--- BEGIN ---

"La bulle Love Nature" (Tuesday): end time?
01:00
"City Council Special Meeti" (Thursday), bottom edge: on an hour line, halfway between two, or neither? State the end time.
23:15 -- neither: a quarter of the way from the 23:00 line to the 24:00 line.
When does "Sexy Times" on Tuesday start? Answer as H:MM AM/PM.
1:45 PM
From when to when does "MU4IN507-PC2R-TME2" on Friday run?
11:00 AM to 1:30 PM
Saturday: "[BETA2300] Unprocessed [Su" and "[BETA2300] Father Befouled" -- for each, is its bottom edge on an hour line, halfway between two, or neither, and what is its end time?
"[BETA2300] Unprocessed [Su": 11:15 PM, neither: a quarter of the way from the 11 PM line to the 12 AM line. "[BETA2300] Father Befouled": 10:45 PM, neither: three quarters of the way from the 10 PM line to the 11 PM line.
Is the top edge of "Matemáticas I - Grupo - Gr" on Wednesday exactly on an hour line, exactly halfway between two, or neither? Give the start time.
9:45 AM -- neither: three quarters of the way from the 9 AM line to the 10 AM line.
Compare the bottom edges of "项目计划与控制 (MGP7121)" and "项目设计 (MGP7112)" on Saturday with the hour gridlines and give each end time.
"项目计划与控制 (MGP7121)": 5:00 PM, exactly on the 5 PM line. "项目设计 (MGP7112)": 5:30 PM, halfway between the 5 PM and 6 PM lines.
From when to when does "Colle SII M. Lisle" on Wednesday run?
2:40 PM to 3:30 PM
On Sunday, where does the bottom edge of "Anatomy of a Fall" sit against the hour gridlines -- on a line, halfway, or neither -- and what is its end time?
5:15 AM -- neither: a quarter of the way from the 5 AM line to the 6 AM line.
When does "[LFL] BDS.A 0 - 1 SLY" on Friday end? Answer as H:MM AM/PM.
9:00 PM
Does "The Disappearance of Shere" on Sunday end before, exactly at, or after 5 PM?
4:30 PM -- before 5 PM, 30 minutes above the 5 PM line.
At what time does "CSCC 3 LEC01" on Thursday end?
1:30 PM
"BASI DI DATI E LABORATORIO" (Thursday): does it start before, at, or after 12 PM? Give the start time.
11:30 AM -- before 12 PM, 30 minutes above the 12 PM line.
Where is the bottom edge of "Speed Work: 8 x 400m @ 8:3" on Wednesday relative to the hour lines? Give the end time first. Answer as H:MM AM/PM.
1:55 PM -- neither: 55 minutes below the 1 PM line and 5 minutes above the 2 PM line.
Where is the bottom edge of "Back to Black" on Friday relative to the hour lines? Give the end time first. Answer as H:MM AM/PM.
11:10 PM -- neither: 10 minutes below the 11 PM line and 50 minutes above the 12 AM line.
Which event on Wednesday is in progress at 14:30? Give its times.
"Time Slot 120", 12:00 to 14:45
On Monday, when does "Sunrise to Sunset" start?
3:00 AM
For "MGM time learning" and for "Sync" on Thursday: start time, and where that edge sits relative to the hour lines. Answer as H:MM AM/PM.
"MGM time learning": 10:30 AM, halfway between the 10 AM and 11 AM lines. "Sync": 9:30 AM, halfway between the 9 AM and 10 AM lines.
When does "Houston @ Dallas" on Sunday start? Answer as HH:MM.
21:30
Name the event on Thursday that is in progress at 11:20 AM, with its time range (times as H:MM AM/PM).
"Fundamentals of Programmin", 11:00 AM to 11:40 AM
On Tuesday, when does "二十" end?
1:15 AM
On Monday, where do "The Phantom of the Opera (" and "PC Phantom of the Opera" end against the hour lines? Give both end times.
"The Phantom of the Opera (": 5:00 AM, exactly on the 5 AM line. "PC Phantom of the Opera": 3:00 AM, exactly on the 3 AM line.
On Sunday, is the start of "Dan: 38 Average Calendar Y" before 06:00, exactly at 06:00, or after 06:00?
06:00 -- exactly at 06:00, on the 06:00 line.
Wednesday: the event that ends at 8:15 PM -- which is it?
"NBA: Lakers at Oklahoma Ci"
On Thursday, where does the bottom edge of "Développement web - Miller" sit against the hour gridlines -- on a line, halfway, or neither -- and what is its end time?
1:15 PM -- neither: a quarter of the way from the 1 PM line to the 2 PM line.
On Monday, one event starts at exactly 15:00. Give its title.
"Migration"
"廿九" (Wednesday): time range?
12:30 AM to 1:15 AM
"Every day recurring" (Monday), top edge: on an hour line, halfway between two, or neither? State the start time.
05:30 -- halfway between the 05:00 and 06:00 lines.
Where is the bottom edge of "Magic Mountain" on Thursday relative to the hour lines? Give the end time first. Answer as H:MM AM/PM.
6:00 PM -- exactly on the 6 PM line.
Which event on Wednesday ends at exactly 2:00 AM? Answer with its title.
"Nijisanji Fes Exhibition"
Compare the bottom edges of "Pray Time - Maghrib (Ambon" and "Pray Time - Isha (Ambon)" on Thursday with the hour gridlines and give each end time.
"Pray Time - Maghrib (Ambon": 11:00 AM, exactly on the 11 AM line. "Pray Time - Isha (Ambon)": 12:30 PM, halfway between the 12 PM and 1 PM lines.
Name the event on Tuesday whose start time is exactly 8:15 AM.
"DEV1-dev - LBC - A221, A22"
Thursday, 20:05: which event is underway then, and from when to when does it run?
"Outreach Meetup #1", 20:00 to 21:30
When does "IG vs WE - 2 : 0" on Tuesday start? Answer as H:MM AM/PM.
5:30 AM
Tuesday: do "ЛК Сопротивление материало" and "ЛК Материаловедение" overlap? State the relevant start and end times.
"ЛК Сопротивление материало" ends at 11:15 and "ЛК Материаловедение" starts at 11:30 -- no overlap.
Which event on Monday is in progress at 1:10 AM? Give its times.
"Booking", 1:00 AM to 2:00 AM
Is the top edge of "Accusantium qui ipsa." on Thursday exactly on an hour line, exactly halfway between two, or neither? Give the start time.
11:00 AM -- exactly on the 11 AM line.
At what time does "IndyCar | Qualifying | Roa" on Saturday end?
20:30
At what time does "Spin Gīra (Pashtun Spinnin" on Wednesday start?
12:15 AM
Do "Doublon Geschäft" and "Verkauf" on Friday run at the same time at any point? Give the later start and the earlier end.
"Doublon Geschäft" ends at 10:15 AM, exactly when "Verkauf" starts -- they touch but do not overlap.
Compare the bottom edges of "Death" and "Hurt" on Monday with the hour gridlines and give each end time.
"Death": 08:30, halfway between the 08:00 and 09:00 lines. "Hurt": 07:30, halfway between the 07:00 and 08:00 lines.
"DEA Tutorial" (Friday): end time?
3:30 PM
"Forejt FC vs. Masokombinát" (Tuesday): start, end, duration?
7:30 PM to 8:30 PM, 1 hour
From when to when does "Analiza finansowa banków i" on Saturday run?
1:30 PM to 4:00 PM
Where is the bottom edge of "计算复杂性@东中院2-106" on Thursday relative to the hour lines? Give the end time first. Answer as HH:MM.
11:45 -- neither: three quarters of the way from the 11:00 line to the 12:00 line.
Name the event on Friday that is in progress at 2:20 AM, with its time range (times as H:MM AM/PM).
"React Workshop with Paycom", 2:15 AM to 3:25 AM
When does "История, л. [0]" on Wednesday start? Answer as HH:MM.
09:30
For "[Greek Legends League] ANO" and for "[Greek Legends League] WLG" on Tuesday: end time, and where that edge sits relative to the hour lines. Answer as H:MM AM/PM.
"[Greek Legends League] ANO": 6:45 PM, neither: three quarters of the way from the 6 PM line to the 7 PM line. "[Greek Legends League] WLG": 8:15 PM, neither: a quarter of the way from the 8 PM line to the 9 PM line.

--- END ---

Written exercise:
Render every entry above as a two-column CSV with the header row entry_text,answer, one row per entry. Put each entry's text and its answer in separate quoted fields, with any line breaks replaced by spaces.

Response to this exercise:
entry_text,answer
"""La bulle Love Nature"" (Tuesday): end time?","01:00"
"""City Council Special Meeti"" (Thursday), bottom edge: on an hour line, halfway between two, or neither? State the end time.","23:15 -- neither: a quarter of the way from the 23:00 line to the 24:00 line."
"When does ""Sexy Times"" on Tuesday start? Answer as H:MM AM/PM.","1:45 PM"
"From when to when does ""MU4IN507-PC2R-TME2"" on Friday run?","11:00 AM to 1:30 PM"
"Saturday: ""[BETA2300] Unprocessed [Su"" and ""[BETA2300] Father Befouled"" -- for each, is its bottom edge on an hour line, halfway between two, or neither, and what is its end time?","""[BETA2300] Unprocessed [Su"": 11:15 PM, neither: a quarter of the way from the 11 PM line to the 12 AM line. ""[BETA2300] Father Befouled"": 10:45 PM, neither: three quarters of the way from the 10 PM line to the 11 PM line."
"Is the top edge of ""Matemáticas I - Grupo - Gr"" on Wednesday exactly on an hour line, exactly halfway between two, or neither? Give the start time.","9:45 AM -- neither: three quarters of the way from the 9 AM line to the 10 AM line."
"Compare the bottom edges of ""项目计划与控制 (MGP7121)"" and ""项目设计 (MGP7112)"" on Saturday with the hour gridlines and give each end time.","""项目计划与控制 (MGP7121)"": 5:00 PM, exactly on the 5 PM line. ""项目设计 (MGP7112)"": 5:30 PM, halfway between the 5 PM and 6 PM lines."
"From when to when does ""Colle SII M. Lisle"" on Wednesday run?","2:40 PM to 3:30 PM"
"On Sunday, where does the bottom edge of ""Anatomy of a Fall"" sit against the hour gridlines -- on a line, halfway, or neither -- and what is its end time?","5:15 AM -- neither: a quarter of the way from the 5 AM line to the 6 AM line."
"When does ""[LFL] BDS.A 0 - 1 SLY"" on Friday end? Answer as H:MM AM/PM.","9:00 PM"
"Does ""The Disappearance of Shere"" on Sunday end before, exactly at, or after 5 PM?","4:30 PM -- before 5 PM, 30 minutes above the 5 PM line."
"At what time does ""CSCC 3 LEC01"" on Thursday end?","1:30 PM"
"""BASI DI DATI E LABORATORIO"" (Thursday): does it start before, at, or after 12 PM? Give the start time.","11:30 AM -- before 12 PM, 30 minutes above the 12 PM line."
"Where is the bottom edge of ""Speed Work: 8 x 400m @ 8:3"" on Wednesday relative to the hour lines? Give the end time first. Answer as H:MM AM/PM.","1:55 PM -- neither: 55 minutes below the 1 PM line and 5 minutes above the 2 PM line."
"Where is the bottom edge of ""Back to Black"" on Friday relative to the hour lines? Give the end time first. Answer as H:MM AM/PM.","11:10 PM -- neither: 10 minutes below the 11 PM line and 50 minutes above the 12 AM line."
"Which event on Wednesday is in progress at 14:30? Give its times.","""Time Slot 120"", 12:00 to 14:45"
"On Monday, when does ""Sunrise to Sunset"" start?","3:00 AM"
"For ""MGM time learning"" and for ""Sync"" on Thursday: start time, and where that edge sits relative to the hour lines. Answer as H:MM AM/PM.","""MGM time learning"": 10:30 AM, halfway between the 10 AM and 11 AM lines. ""Sync"": 9:30 AM, halfway between the 9 AM and 10 AM lines."
"When does ""Houston @ Dallas"" on Sunday start? Answer as HH:MM.","21:30"
"Name the event on Thursday that is in progress at 11:20 AM, with its time range (times as H:MM AM/PM).","""Fundamentals of Programmin"", 11:00 AM to 11:40 AM"
"On Tuesday, when does ""二十"" end?","1:15 AM"
"On Monday, where do ""The Phantom of the Opera ("" and ""PC Phantom of the Opera"" end against the hour lines? Give both end times.","""The Phantom of the Opera ("": 5:00 AM, exactly on the 5 AM line. ""PC Phantom of the Opera"": 3:00 AM, exactly on the 3 AM line."
"On Sunday, is the start of ""Dan: 38 Average Calendar Y"" before 06:00, exactly at 06:00, or after 06:00?","06:00 -- exactly at 06:00, on the 06:00 line."
"Wednesday: the event that ends at 8:15 PM -- which is it?","""NBA: Lakers at Oklahoma Ci"""
"On Thursday, where does the bottom edge of ""Développement web - Miller"" sit against the hour gridlines -- on a line, halfway, or neither -- and what is its end time?","1:15 PM -- neither: a quarter of the way from the 1 PM line to the 2 PM line."
"On Monday, one event starts at exactly 15:00. Give its title.","""Migration"""
"""廿九"" (Wednesday): time range?","12:30 AM to 1:15 AM"
"""Every day recurring"" (Monday), top edge: on an hour line, halfway between two, or neither? State the start time.","05:30 -- halfway between the 05:00 and 06:00 lines."
"Where is the bottom edge of ""Magic Mountain"" on Thursday relative to the hour lines? Give the end time first. Answer as H:MM AM/PM.","6:00 PM -- exactly on the 6 PM line."
"Which event on Wednesday ends at exactly 2:00 AM? Answer with its title.","""Nijisanji Fes Exhibition"""
"Compare the bottom edges of ""Pray Time - Maghrib (Ambon"" and ""Pray Time - Isha (Ambon)"" on Thursday with the hour gridlines and give each end time.","""Pray Time - Maghrib (Ambon"": 11:00 AM, exactly on the 11 AM line. ""Pray Time - Isha (Ambon)"": 12:30 PM, halfway between the 12 PM and 1 PM lines."
"Name the event on Tuesday whose start time is exactly 8:15 AM.","""DEV1-dev - LBC - A221, A22"""
"Thursday, 20:05: which event is underway then, and from when to when does it run?","""Outreach Meetup #1"", 20:00 to 21:30"
"When does ""IG vs WE - 2 : 0"" on Tuesday start? Answer as H:MM AM/PM.","5:30 AM"
"Tuesday: do ""ЛК Сопротивление материало"" and ""ЛК Материаловедение"" overlap? State the relevant start and end times.","""ЛК Сопротивление материало"" ends at 11:15 and ""ЛК Материаловедение"" starts at 11:30 -- no overlap."
"Which event on Monday is in progress at 1:10 AM? Give its times.","""Booking"", 1:00 AM to 2:00 AM"
"Is the top edge of ""Accusantium qui ipsa."" on Thursday exactly on an hour line, exactly halfway between two, or neither? Give the start time.","11:00 AM -- exactly on the 11 AM line."
"At what time does ""IndyCar | Qualifying | Roa"" on Saturday end?","20:30"
"At what time does ""Spin Gīra (Pashtun Spinnin"" on Wednesday start?","12:15 AM"
"Do ""Doublon Geschäft"" and ""Verkauf"" on Friday run at the same time at any point? Give the later start and the earlier end.","""Doublon Geschäft"" ends at 10:15 AM, exactly when ""Verkauf"" starts -- they touch but do not overlap."
"Compare the bottom edges of ""Death"" and ""Hurt"" on Monday with the hour gridlines and give each end time.","""Death"": 08:30, halfway between the 08:00 and 09:00 lines. ""Hurt"": 07:30, halfway between the 07:00 and 08:00 lines."
"""DEA Tutorial"" (Friday): end time?","3:30 PM"
"""Forejt FC vs. Masokombinát"" (Tuesday): start, end, duration?","7:30 PM to 8:30 PM, 1 hour"
"From when to when does ""Analiza finansowa banków i"" on Saturday run?","1:30 PM to 4:00 PM"
"Where is the bottom edge of ""计算复杂性@东中院2-106"" on Thursday relative to the hour lines? Give the end time first. Answer as HH:MM.","11:45 -- neither: three quarters of the way from the 11:00 line to the 12:00 line."
"Name the event on Friday that is in progress at 2:20 AM, with its time range (times as H:MM AM/PM).","""React Workshop with Paycom"", 2:15 AM to 3:25 AM"
"When does ""История, л. [0]"" on Wednesday start? Answer as HH:MM.","09:30"
"For ""[Greek Legends League] ANO"" and for ""[Greek Legends League] WLG"" on Tuesday: end time, and where that edge sits relative to the hour lines. Answer as H:MM AM/PM.","""[Greek Legends League] ANO"": 6:45 PM, neither: three quarters of the way from the 6 PM line to the 7 PM line. ""[Greek Legends League] WLG"": 8:15 PM, neither: a quarter of the way from the 8 PM line to the 9 PM line."